TASK TO CARRY OUT –
In the passage on the September 11 attacks, list each relation to a lost person named in the sentence that begins "Others want the memory."

Ground Zero, New York City, N.Y. (Sept. 17, 2001) -- An aerial view shows only a small portion of the crime scene where the World Trade Center collapsed following the Sept. 11 terrorist attack.

Some who mourn have chosen to remain within their own confines. They have turned off their telephones or chosen not to respond to email or written requests to speak about their loved ones lost. Others want the memory of their sons or daughters,  husbands or wives, mothers or fathers, friends or family to cry out to the future, shouting “never forget.”

Each person lost in the tragedy of 9/11 is irreplaceable. Each life so abruptly ended tears at the fabric of humanity.  The Algemeiner has added a personal profile of one young woman lost that September morning that summarizes where so many of those who mourn are – ten years after the worst attack experienced on American soil since Pearl Harbour.

Around New York, the wounds of September 11 are again reopened by the marking of time on a calendar. In the firehouses of New York from which colleagues were lost, reminders remain constant. The smiling images of young firefighters gaze at their engines. Whether at the “Pride of Midtown,” in the theater district, on East 85th Street, or in the tens of other “houses,” reminders are constant. As songstress Judy Collins reminds in her haunting melody, “the fire fighters needed a break.”

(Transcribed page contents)
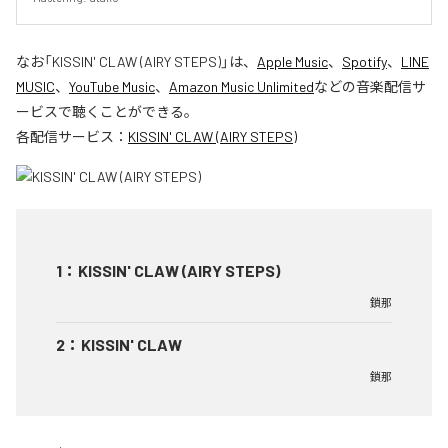
なお「
KISSIN' CLAW (AIRY STEPS)
」は、
Apple Music
、
Spotify
、
LINE
MUSIC
、
YouTube Music
、
Amazon Music Unlimited
などの音楽配信サ
ービスで聴くことができる。
各配信サービス：
KISSIN' CLAW (AIRY STEPS)
1
：
KISSIN' CLAW (AIRY STEPS)
鎖那
2
：
KISSIN' CLAW
鎖那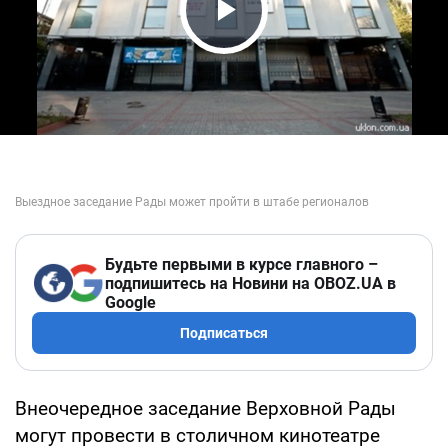
Play Video
Будьте первыми в курсе главного –
подпишитесь на Новини на OBOZ.UA в
Google
Подписаться
Внеочередное заседание Верховной Рады
могут провести в столичном кинотеатре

COMPLETED EXERCISE –
sons, daughters, husbands, wives, mothers, fathers, friends, family